### Textauszug
= = = = = = =

Autor Thema: Die Geschichte vom liebestollen Franz G. aus Buer (Schüttelballade)  (Gelesen 1333 mal)

Friedhelm

Es schätzte einst in Buer der Franz Behagen,
man kann noch heut den Bruder Hans befragen.
Als Junggeselle war der Franz ein Schätzchen,
bis ihn becircte Hilde Schanz, ein Frätzchen.

Denn eines Tags, sagt Hans, packt Franz der Geier:
Er war bei dieser jungen Gans der Freier.
Was Kleidung anbetraf, war Franz ein Geckchen,
doch was sie trug, die junge Gans: ein Fräckchen.

Das passte gar nicht zu dem Franz: ein Gänschen,
doch ihm versprach, schimpft Hans, die Gans ein Fränzchen.
Schon trug sie um den Hals vom Franz ein Kettchen,
Wie herzig! Besser stünd der Gans ein Frettchen!

Beweist denn, lästert Hans, mein Franz, du Geist,
wenn fast mit sechzig, Franz, die Gans, du freist?
Abgöttisch liebe er, sagt Franz, die Hilde Schanz.

= = = = = = =

### Arbeitsauftrag 1
Wie heißt laut dem Textauszug die Frau, die Franz becirct?

### Vorliegende Datensätze
= = = = = = =

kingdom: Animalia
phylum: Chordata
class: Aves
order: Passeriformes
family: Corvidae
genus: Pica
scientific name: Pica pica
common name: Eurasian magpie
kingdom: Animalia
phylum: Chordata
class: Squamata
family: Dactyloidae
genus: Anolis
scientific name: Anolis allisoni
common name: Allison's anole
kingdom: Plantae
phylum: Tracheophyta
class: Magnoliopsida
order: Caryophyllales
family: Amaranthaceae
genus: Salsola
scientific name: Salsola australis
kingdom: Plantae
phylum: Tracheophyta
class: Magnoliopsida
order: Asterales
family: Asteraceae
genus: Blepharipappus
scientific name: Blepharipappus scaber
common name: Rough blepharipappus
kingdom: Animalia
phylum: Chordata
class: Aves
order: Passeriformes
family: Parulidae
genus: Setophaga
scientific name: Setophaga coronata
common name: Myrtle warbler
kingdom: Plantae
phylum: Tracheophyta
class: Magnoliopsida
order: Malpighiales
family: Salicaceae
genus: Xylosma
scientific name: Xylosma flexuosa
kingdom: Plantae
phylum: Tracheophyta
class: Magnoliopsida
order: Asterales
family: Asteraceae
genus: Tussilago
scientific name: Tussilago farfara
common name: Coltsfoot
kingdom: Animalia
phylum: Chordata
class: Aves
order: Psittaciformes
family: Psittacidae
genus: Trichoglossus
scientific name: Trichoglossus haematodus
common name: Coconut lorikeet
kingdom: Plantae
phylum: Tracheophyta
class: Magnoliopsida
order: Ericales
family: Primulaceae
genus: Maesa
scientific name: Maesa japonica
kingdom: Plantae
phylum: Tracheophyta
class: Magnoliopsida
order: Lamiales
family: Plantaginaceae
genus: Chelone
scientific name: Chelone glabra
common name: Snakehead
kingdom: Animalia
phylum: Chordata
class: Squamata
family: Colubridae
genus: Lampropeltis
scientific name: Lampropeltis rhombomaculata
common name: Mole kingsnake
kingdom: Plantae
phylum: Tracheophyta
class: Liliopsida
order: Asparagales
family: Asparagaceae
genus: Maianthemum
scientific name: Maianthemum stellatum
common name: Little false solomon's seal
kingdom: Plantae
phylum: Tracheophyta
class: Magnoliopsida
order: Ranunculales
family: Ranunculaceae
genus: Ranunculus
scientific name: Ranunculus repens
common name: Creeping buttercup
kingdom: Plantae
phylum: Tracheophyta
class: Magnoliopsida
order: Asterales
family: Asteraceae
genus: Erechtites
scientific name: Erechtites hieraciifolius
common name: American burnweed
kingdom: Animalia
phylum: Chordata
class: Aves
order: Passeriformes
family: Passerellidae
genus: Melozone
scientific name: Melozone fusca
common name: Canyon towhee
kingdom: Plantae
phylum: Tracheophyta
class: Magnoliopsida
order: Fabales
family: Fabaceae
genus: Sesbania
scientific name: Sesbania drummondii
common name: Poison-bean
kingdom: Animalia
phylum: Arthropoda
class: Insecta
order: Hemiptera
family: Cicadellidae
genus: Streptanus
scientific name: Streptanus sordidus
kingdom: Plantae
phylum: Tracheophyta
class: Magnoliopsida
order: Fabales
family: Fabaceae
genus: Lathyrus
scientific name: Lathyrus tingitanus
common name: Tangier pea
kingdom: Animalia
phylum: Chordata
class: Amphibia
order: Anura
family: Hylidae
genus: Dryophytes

= = = = = = =

### Arbeitsauftrag 2
Ordne in den Datensätzen die Zeilen zwischen der Zeile mit „phylum: Arthropoda“ und der Zeile mit „genus: Lathyrus“, beide eingeschlossen, als JSON-Liste von Zeichenketten an. Verwende eine Zeichenkette pro Zeile und lass Leerzeilen weg.

### Vollständige Lösung 1
Hilde Schanz.

### Vollständige Lösung 2
[
  "phylum: Arthropoda",
  "class: Insecta",
  "order: Hemiptera",
  "family: Cicadellidae",
  "genus: Streptanus",
  "scientific name: Streptanus sordidus",
  "kingdom: Plantae",
  "phylum: Tracheophyta",
  "class: Magnoliopsida",
  "order: Fabales",
  "family: Fabaceae",
  "genus: Lathyrus"
]